Characteristics of the Bantu

Characteristics of the Bantu.

One of the outstanding qualities of the Africans is their courteousness. They are courteous in their contact with others and in their expressions. Senior people must be addressed as father, mother, brother, or sister. Laughter is their outstanding characteristic. They laugh even in the most trying circumstances. They have a deep sense of gratitude for kindness or favour done. An African sometimes presents an ox to a descendant of people who did a good turn to his ancestors two or three generations back. They have a sense of humour. Most of their humour is expressed in action more than in words. They have a gift for languages—English, Afrikans, Greek and Latin do not form a stumbling block to African students.

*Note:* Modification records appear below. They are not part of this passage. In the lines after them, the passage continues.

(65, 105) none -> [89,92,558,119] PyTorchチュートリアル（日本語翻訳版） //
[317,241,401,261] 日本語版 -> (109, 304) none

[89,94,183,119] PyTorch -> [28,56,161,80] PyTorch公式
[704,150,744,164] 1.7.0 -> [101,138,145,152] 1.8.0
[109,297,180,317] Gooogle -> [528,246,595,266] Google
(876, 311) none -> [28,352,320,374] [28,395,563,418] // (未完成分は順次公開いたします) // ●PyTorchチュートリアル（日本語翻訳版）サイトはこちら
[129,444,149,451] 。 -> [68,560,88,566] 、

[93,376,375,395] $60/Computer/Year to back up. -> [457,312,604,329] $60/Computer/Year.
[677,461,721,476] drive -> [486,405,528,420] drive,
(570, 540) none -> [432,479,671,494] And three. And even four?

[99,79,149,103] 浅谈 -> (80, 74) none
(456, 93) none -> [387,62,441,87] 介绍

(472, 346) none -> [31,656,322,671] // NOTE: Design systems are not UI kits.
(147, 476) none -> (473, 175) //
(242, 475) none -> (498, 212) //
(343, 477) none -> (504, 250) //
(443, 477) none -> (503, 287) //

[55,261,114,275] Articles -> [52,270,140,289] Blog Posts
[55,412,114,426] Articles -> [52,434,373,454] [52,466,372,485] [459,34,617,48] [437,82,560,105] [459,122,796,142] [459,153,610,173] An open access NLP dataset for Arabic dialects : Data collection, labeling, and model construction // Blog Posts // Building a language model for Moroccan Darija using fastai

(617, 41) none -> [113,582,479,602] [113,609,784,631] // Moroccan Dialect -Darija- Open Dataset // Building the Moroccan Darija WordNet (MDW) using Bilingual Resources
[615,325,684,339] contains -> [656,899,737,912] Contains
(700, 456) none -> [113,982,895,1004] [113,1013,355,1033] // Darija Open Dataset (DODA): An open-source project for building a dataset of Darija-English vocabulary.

They are communistic people. If an ox is strangled in one home, members of the tribe are entitled to the feast. They are friendly and sociable, but can be very unsociable and unfriendly when they have cause to do so.

They have a soul for music. When working on the roads and in the fields they work with a musical accompaniment, one man being the precentor, others joining in the chorus.

Nature has given them remarkable patience. They have patience in their work and with others. Their patience might be judged by the way in which they have borne white domination for so many years without civil disobedience.

They like living in peace, but when they take to the fight either they must be destroyed or their enemies.

They have world-wide renown for their loyalty to friend and Master. One New Zealand gentleman has asked me to look up a native servant who was faithful and loyal to him during the South African War.

On the other hand, Africans are very independent. If an African accepts a gift from one, that person should be sure that that African honours and respects him.

This spirit of independence is due to the fact that tribal custom did not permit dependence on others. A man who did not possess cattle did not enjoy state rights to the same extent as those who possessed cattle.

Although not suffering from race pride, they are very proud of their race and colour. Nothing makes an African think of apoligising to any race for his colour. Africans are extremely sensitive. A facial expression or slight deviation from the recognised form of speech might be taken as a deliberate insult by an African.

Such, then, being the racial characteristics of the African, no Bantu student would think of living in a foreign country, where he would constantly meet with unpleasant remarks levelled against foreigners. Personally I would not live iu a foreign country even for the sake of saving my life.

Sometime back there used to be a narrow slogan, Asia for Asiatics, Africa for Africans, and West for Western people, but our economic and educational interests are so interdependent that such a narrow slogan cannot be put into practice without hindering the progress of the world.

What remains, therefore, is that each country should respect interests and desires of people in other countries. One writer expresses this view well in these words:—

"What we need at the present time is a clear, honest thinking and a realisation of this fact that the things we most need are needed by people in other countries."